Masyarakat bisa berteman walau memiliki perbedaan agama dan janganlah perbedaan ini menjadi ganjalan besar untuk bersahabat. Sementara umat bisa merayakan Natal dengan aman, jika tidak ada perpecahan atau gesekan yang berdasarkan isu SARA.

Walau ada penduduk yang tidak merayakan Natal karena bukan umat kristiani, namun mereka tetap menghormati hari raya tersebut. Caranya dengan tetap bersahabat, meski berbeda agama.

Perdamaian di Indonesia memang wajib dijaga agar tidak ada perpecahan antar umat, terutama di momen Natal dan tahun baru. Masyarakat menjaga filosofi Bhinneka Tunggal Ika, berbeda-beda namun tetap satu jua. Indonesia adalah negara multikultural dan multi-agama. Perbedaan bukan hal untuk dipermasalahkan.

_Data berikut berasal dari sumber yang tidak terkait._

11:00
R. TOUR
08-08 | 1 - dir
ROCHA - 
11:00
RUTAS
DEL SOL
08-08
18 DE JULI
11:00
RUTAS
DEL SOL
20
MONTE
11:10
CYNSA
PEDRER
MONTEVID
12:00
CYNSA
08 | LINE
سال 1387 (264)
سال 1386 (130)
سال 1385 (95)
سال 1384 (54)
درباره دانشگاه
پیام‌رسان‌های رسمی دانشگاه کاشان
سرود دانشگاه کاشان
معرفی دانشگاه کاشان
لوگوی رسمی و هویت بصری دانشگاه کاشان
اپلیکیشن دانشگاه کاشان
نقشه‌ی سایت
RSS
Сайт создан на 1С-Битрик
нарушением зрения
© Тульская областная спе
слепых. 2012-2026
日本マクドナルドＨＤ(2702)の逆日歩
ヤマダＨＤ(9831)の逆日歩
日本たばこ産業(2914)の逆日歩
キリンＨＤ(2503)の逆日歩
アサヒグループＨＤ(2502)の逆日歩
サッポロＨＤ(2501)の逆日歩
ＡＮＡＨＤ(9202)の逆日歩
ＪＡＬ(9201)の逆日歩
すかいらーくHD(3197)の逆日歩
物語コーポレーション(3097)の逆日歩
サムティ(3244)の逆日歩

Sementara itu, di Jombang diadakan silaturahmi dan harmonisasi perguruan silat se-Jombang. Bupati Jombang Hj. Mundjidah Wahab menyatakan bahwa ia berterima kasih karena ada pertemuan antar perguruan silat di Jombang. Nantinya akan ada sinergi antara perguruan silat dengan TNI dan Polri, untuk menjaga kondusivitas Jombang jelang nataru.

Gesekan antar perguruan silat bisa saja terjadi, seperti yang ada di daerah lain. Namun di Jombang dijaga agar tidak ada perpecahan. Masyarakatnya rukun dan damai serta tidak mempermasalahkan perbedaan antar perguruan. Mereka menjaga kebhinekaan karena sadar bahwa berada dalam 1 negara dan wajib untuk bersatu-padu.

Kebhinekaan dan persatuan wajib dijaga agar tidak ada gesekan, baik antar pesilat dari perguruan lain maupun antar umat dengan keyakinan lain. Perbedaan adalah sesuatu yang wajar dan tidak dipermasalahkan. Jangan ada provokator yang memanas-manasi dan membuat kerusuhan, karena jelang nataru pengamanan makin diperketat. Masyarakat wajib untuk waspada dan jangan malah jadi provokator.

Nataru harus dilalui dengan aman dan tertib. Caranya dengan harmonisasi antar umat beragama. Tiap orang harus jaga silaturahmi dan tidak boleh bermusuhan, meski keyakinannya berbeda. Kemudian, kebhinekaan juga diterapkan oleh masyarakat, dengan memahami perbedaan dan terus menjaga toleransi antar umat dengan keyakinan lain. Indonesia akan aman karena tidak ada kerusuhan berdasarkan isu SARA, ketika Nataru.